Thematic Sheet

Founding Heroes

In the beginning were the epics…

The word “hero” alone evokes a sense of adventure, myths, tales and legends that accompany us all. The figure of the hero comes to us from the mists of time with the epic of Gilgamesh, the oldest heroic tale of humanity dating back more than 3500 years.

In our time, when we talk about heroes, we often think of superheroes. But even if they are all-powerful, superheroes always have a weakness. Superman’s weakness, for example, is kryptonite. Overcoming this weakness is the way to merit and glory. 

If heroes still fascinate us and have always done so, it is perhaps because, from the outset, they have positioned themselves well, as we would say today: by inviting themselves to the source, in the same texts as the gods.

Gilgamesh, Ulysses, Hercules emerge from epics, stories that explain to an entire community where it comes from and what values it should adopt.

Transcribed on clay tablets in Mesopotamia, the adventure of the famous king of Uruk, Gilgamesh, is also a genesis. We read how the gods shaped men to carry out the most arduous tasks for them. And how the gods, finding these creatures too noisy in the end, tried to drown them… in a story that will be repeated in the Bible.
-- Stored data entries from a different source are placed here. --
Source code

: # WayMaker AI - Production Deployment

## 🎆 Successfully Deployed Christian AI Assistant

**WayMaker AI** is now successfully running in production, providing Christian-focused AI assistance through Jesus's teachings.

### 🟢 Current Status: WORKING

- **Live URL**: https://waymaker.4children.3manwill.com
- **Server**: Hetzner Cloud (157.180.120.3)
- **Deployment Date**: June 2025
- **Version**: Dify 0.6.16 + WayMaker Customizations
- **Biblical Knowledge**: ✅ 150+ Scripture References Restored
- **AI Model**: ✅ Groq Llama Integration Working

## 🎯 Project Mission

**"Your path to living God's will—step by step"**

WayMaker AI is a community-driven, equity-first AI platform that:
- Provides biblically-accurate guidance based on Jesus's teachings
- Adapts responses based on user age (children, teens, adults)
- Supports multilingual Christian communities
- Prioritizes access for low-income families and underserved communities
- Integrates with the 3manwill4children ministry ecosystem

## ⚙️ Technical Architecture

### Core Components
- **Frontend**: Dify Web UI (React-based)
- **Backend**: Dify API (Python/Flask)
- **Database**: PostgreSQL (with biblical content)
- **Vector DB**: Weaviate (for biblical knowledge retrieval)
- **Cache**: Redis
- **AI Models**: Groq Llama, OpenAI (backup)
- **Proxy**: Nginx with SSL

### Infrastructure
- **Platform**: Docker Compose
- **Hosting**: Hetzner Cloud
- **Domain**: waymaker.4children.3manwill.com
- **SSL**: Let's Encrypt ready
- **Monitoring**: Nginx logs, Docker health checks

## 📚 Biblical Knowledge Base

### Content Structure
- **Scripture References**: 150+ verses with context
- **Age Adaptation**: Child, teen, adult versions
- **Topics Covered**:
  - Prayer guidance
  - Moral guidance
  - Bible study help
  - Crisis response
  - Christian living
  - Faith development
The same prestigious neighbourhood for Ulysses, Achilles, Hector and the others, who are embodied in The Illiad and The Odyssey. Together with Hesiod’s Theogony (contemporary of Homer, around 800 BC), these texts set the whole of Greek mythology as it can be understood in writing. Almost everything is shown, from the portrait of Gaia to her descendants. 

CIVILIZING HEROES

Heroes, whether they are partly of divine descent, or whether they come from the womb of a shepherdess, often have the same defect as the gods: they make little sense. They are, in any case, sufficiently unreasonable to delight the lover of good stories.

Let’s take Hercules, the absolute hero of the Greeks (who, let’s remember, reserve the title either for their most valiant warlords or for demigods). With him, everything starts well. He is of magical birth, the son of Zeus and Amphitryon’s wife, a human (an adulterous, mixed-race pattern, whose recombinations have a bright future). Some sources tell us that his father gave birth to Hercules because he needed a mortal, who alone could rid him of the Giants. Barely born, Hercules already has a mission: to civilise the world.

But Hera, Zeus’ lawful wife, jealous of the birth of this bastard, is going to drive him mad. Hercules grows into a thick brute, his strength multiplying disasters. In a moment of madness, he goes so far as to kill his own children. Ulysses himself doesn’t go along with it, warning: “There are heroes who surpass me and whom I would refuse to challenge.”

From one thing to another, from one blow to another, it is in order to escape the primitive curse of this madness that Hercules will be subjected to the works that have done so much for his posterity. Hercules triumphs over his trials and ends up in apotheosis, on Olympus.

Alongside the gods, the hero, with his difficulties, his moods and his humanity, marks the contrast. He sometimes wears out his entire existence to accept this fragile, transitory humanity and to deploy all its moral and ethical potential. Another witness to the excessiveness of ancient heroes is the cunning Odysseus, who renounces the immortality offered to him by Calypso.

THE HERO’S JOURNEY

In the immense imaginary territory of heroes, the American anthropologist Joseph Campbell identified, in 1949, a typical pattern that he called “the hero’s journey” in his book, The Hero with a Thousand and One Faces. This pattern is believed to be embedded in the unconscious of humanity and is one that we all share.

Legend has it that the creator of Star Wars, George Lucas, wandered from rejection to rejection with Luke Skywalker and Darth Vader on his hands until he discovered this pattern, passed on by Scorsese or Coppola (depending on the source). Then, all that remained was to rewrite the whole saga, following this magic potion step by step, and here are the main steps. This roadmap has become a classic in writing courses and in the manuals of the apprentice screenwriter.

Separation

  1. The adventure’s call
  2. Refusal of the appeal
  3. Supernatural help

Initiation

  1. Crossing the first threshold
  2. The belly of the whale
  3. The path of trials
  4. Meeting with the goddess
  5. Temptation
  6. Reunion with the father
  7. Apotheosis
  8. The supreme gift
  9. Refusal of return
  10. The magical escape

Comeback

  1. Deliverance from the outside
  2. Crossing the threshold on the way back
  3. Master of both worlds
  4. Free in front of life

ACTIVITY

For older students: invent a story together based on the main stages of the hero’s journey.